Global Auto Supply Base Revs Up
The auto industry’s supply base is ramping up production quickly, but it’s probably months away from “normal,” says the Original Equipment Manufacturers Assn.
An OESA poll conducted earlier this week shows that suppliers in North America expect to kick into high gear over the next few weeks, now that carmakers are reopening factories once closed by the coronavirus pandemic.
Rebound in North America
Three out of four supplier facilities in the U.S. already are operating at some level, and two-thirds of the 24% that aren’t expect to be online within one week, according to the survey.
Canadian suppliers report roughly similar performance in April. They rebounded more slowly than those in the U.S. in early May. But Canadian respondents say they’ll all be back online by the end of next week.
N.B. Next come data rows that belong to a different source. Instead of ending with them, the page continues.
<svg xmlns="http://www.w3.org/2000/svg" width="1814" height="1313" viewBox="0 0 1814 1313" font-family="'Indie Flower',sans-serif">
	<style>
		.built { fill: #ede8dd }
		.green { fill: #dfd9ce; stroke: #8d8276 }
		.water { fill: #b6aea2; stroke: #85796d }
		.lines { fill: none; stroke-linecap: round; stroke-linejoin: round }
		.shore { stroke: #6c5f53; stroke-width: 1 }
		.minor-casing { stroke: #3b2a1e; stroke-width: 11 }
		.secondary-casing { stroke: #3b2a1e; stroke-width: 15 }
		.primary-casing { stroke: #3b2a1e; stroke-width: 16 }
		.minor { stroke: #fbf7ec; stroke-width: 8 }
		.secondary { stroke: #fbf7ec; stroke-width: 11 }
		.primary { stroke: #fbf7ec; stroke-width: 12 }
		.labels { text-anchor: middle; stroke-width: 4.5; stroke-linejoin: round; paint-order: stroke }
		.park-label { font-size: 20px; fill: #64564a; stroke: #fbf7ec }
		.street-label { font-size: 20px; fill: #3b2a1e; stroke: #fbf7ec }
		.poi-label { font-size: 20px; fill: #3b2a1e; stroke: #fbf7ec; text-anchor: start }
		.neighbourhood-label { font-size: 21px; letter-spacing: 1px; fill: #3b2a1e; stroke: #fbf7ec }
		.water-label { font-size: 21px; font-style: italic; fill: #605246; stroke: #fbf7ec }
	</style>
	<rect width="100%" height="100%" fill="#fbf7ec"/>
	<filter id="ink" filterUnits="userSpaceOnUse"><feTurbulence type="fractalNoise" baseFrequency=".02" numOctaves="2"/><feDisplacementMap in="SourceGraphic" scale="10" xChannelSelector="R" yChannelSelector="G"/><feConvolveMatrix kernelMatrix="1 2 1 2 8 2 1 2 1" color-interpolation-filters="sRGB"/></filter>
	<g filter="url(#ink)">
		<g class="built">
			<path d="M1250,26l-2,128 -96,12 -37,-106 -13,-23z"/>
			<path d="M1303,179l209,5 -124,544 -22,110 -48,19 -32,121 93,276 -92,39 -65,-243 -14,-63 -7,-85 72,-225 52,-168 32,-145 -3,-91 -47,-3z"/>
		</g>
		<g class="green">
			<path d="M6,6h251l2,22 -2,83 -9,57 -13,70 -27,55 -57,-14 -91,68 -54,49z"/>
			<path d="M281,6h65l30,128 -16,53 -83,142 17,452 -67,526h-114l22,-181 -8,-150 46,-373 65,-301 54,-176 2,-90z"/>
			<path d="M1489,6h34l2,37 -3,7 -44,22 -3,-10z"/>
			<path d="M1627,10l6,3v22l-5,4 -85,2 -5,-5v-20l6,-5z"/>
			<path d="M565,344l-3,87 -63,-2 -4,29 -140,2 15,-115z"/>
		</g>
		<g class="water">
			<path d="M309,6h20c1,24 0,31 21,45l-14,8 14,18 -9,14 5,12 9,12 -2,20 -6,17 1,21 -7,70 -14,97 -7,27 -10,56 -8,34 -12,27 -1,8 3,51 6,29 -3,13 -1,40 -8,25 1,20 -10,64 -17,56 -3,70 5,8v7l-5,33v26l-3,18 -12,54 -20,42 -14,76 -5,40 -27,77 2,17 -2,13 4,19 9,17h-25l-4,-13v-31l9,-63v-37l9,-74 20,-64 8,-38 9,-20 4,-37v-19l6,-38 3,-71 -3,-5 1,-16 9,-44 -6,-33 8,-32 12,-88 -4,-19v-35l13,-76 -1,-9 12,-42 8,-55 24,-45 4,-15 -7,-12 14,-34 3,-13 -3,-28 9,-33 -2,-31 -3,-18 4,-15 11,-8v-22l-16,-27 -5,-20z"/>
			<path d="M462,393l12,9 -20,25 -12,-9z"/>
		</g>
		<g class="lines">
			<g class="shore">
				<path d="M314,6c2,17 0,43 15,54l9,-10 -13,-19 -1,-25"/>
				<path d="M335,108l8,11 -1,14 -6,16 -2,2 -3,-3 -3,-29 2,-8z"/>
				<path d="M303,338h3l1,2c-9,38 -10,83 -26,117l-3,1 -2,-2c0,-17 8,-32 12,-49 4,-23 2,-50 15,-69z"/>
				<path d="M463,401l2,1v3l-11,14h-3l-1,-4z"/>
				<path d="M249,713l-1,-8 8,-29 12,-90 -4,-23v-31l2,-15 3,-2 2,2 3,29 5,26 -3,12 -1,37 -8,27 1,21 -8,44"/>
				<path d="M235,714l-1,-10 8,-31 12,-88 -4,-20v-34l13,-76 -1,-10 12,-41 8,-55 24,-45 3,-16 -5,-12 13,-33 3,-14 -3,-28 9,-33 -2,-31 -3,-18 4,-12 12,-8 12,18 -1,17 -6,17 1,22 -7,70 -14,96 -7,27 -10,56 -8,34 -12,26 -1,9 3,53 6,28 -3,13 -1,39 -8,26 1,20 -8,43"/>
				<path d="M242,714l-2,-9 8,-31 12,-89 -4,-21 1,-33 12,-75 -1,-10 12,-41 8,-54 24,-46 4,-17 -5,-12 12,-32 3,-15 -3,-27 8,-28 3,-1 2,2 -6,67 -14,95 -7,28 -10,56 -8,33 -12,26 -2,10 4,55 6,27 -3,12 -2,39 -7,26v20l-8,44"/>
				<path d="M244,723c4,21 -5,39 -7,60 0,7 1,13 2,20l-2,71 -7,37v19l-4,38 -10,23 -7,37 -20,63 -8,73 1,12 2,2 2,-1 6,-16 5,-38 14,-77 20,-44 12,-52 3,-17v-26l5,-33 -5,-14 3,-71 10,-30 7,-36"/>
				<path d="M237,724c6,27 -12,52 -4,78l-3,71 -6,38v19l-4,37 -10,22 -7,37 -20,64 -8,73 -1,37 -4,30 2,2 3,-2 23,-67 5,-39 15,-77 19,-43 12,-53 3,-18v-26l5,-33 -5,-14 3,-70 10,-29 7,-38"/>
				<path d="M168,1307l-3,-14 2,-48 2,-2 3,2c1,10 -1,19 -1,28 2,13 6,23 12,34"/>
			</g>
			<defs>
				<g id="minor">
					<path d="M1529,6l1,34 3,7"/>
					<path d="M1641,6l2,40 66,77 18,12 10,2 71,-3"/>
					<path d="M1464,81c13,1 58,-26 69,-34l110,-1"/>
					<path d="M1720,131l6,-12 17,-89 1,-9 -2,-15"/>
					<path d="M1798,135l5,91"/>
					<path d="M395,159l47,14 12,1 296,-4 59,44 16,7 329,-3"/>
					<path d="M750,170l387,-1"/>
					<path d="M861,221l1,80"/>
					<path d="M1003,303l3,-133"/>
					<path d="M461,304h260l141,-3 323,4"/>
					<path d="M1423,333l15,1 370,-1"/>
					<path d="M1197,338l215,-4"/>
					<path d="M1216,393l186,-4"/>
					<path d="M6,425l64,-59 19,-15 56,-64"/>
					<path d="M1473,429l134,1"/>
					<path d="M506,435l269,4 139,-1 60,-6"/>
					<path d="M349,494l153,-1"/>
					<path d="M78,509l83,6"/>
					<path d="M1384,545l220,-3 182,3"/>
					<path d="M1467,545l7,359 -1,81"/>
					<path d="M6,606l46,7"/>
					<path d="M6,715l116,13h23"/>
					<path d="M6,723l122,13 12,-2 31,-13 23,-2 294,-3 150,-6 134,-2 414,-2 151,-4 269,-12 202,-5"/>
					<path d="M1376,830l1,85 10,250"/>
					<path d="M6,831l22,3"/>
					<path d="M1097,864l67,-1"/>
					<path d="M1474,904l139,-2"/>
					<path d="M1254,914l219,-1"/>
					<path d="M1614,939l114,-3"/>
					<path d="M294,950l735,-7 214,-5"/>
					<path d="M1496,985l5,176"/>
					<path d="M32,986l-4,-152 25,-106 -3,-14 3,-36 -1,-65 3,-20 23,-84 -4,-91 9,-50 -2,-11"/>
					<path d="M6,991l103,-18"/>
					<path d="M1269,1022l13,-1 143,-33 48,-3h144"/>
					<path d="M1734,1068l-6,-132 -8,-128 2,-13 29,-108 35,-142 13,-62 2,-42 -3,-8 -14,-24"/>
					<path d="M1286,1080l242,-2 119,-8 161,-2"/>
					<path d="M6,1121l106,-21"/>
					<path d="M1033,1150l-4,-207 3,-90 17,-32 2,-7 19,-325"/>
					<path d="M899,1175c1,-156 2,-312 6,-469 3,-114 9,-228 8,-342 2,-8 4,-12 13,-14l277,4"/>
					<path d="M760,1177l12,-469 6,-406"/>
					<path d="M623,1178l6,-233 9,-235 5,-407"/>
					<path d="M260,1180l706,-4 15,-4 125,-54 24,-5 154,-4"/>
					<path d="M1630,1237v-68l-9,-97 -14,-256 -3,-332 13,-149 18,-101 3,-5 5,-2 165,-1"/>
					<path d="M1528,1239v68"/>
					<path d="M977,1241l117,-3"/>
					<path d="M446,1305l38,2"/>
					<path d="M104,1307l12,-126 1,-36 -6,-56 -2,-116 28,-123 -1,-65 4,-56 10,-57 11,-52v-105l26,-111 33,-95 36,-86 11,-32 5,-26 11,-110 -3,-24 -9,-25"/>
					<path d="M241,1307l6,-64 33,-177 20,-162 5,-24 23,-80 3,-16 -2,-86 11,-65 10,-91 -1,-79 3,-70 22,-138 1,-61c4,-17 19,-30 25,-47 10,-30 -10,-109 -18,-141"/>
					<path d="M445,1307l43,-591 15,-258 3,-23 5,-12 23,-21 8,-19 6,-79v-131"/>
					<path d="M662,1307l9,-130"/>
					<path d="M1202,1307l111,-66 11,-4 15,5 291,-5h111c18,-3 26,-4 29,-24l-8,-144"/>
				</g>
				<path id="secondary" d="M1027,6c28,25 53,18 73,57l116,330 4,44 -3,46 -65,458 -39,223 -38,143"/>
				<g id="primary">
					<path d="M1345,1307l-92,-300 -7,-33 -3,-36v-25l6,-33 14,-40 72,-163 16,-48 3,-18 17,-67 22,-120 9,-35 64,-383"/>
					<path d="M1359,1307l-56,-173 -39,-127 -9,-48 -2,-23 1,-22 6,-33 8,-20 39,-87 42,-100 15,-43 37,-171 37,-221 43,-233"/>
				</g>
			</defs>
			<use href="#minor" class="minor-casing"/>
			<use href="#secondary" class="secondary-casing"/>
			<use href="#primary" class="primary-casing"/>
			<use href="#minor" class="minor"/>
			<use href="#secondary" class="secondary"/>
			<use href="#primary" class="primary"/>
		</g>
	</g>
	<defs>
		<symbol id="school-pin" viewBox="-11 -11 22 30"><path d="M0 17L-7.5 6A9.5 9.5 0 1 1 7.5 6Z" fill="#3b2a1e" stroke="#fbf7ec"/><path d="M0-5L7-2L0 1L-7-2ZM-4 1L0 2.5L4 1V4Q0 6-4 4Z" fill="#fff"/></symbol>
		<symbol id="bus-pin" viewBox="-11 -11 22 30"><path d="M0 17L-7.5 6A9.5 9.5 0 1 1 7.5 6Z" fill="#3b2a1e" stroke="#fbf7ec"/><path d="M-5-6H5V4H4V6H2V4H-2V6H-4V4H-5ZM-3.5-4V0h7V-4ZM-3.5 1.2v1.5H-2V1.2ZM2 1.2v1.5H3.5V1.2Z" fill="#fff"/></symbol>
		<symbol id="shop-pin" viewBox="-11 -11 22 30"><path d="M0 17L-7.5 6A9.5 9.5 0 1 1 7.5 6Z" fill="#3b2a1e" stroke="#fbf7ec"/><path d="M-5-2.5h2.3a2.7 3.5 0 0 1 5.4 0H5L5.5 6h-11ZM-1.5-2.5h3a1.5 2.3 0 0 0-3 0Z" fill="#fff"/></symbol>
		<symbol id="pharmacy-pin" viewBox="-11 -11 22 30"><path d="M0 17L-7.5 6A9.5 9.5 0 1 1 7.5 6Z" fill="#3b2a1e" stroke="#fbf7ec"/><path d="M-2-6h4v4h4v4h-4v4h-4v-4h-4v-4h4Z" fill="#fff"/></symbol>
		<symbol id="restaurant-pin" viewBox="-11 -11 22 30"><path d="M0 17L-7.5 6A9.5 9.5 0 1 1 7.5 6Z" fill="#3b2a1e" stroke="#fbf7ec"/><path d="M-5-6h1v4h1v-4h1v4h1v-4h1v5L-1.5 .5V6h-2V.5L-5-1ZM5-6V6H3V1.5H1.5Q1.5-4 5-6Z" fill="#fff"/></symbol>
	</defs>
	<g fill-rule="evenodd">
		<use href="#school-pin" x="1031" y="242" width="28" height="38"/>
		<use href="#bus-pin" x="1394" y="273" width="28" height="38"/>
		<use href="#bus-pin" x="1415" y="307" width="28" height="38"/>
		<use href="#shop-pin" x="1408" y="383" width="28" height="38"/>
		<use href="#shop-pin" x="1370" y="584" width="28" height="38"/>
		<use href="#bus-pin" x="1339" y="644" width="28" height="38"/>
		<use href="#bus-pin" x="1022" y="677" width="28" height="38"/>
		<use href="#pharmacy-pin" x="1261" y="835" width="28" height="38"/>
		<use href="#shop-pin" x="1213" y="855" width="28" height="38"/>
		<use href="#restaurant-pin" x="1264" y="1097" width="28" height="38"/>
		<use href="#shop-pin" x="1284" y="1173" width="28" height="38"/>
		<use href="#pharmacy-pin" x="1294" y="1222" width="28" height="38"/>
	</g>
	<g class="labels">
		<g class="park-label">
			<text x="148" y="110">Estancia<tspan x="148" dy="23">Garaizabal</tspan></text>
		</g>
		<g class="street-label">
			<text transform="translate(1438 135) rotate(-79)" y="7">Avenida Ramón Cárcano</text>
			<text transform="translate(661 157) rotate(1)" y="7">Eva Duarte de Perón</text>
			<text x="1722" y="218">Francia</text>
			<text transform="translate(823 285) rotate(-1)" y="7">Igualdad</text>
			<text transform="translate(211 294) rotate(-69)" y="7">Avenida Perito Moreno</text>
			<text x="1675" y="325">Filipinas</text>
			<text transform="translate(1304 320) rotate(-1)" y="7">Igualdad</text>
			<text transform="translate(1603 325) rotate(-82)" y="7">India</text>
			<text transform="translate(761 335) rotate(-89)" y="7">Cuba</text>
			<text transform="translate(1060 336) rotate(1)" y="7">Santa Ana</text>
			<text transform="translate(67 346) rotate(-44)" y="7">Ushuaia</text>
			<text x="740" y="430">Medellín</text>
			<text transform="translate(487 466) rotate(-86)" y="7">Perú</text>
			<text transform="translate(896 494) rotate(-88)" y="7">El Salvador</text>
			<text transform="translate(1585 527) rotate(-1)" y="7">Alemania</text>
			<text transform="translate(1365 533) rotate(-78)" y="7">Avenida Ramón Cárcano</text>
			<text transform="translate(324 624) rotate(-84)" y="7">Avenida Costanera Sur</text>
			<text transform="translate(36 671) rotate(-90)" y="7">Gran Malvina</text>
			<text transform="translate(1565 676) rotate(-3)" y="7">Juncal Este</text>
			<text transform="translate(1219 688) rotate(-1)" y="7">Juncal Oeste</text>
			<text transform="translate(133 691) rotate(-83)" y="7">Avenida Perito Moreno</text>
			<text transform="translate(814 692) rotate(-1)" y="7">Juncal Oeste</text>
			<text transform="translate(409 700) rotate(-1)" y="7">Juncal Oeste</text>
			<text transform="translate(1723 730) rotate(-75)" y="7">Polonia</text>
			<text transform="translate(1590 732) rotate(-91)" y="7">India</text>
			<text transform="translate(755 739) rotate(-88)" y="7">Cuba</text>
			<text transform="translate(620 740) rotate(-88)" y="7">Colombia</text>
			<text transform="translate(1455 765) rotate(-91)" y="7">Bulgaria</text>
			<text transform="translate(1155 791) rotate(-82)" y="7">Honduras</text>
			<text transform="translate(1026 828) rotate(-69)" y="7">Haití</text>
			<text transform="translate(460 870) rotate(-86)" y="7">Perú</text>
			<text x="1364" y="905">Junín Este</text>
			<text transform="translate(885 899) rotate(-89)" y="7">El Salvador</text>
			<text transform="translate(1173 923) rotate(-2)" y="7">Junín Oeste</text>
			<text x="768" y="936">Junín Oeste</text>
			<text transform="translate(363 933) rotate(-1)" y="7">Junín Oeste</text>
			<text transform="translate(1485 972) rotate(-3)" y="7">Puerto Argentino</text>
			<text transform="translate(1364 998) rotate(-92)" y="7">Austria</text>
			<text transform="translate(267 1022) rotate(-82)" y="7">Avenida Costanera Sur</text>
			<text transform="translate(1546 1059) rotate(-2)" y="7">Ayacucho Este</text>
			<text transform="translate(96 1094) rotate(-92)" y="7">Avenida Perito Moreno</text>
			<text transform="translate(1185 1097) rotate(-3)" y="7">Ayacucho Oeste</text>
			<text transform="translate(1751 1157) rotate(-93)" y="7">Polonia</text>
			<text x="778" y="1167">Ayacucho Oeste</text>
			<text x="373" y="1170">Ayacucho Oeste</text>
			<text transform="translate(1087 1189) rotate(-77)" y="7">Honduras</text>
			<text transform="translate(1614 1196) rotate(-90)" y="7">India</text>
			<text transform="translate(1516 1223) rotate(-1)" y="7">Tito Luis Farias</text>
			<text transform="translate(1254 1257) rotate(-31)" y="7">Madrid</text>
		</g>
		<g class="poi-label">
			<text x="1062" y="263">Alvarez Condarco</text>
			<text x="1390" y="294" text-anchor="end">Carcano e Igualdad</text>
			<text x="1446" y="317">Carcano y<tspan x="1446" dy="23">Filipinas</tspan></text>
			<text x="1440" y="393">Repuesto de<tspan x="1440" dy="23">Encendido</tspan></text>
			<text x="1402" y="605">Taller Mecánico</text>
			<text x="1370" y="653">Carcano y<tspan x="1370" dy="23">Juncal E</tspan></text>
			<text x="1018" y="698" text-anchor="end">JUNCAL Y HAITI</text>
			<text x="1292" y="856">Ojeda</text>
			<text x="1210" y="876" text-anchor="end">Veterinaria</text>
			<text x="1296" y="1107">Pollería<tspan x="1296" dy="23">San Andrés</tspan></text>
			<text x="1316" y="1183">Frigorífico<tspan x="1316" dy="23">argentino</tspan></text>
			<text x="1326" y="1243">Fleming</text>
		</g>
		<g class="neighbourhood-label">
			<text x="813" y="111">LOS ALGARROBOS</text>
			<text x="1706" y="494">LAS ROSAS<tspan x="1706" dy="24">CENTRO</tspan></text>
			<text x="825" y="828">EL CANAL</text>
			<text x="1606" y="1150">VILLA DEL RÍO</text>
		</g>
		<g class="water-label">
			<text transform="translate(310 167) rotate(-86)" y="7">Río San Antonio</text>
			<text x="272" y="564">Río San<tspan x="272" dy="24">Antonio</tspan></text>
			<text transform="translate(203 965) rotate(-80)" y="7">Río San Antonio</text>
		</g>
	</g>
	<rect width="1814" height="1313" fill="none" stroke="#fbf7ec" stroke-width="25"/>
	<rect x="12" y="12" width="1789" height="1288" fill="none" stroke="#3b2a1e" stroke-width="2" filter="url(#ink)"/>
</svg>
Mexico has been the bottleneck in North America. About 90% of respondents idled plants or sharply cut production by early April. Only one in five had reopened plants by May 18. The good news: 75% expect to be back online in one week. The others say it will take them two weeks to do the same.
OESA estimates that the North American supply base was still operating at only 20% of capacity on May 18. But the group predicts the ratio will climb to 70% in four weeks and approach 100% four weeks after that.
Slow-Going in Europe
In Europe, suppliers hit their low point in early April, when nine in 10 had closed plants and/or suffered sharp cuts in production.
Suppliers in that region been slowly recovering since mid-April. Now their degree of recovery is in line with the U.S. Half of respondents in that region predict all of their plants will be online within one week; half say they’ll need two weeks to rebound.
China’s Roller Coaster Ride
China, where the pandemic began at the end of December, was well into rebound mode by mid-March. Roughly 40% of suppliers there have been reopening idled plants steadily for at least two months.
Yet the proportion of Chinese suppliers reporting still-closed plants and/or sharply reduced output rose steadily from 30% in mid-April to nearly 50% in early May. (OESA cautions that the low number of survey responses among Chinese suppliers—fewer than 30—may not reflect the supply base accurately.)
OESA’s survey shows that 30% of respondents still had plants closed and/or operating significantly below normal levels just three days ago. Yet all predict they will reopen all factories in one week or less.
The Employee Picture
Two-thirds of those responding worldwide to the OESA poll say they have revised their work-from-home policy for qualified, non-production employees. About two-thirds favor a flexible schedule for alternating between home and office work.
But on average, employers want their eligible staffs to get dressed and show up for at least half the work week.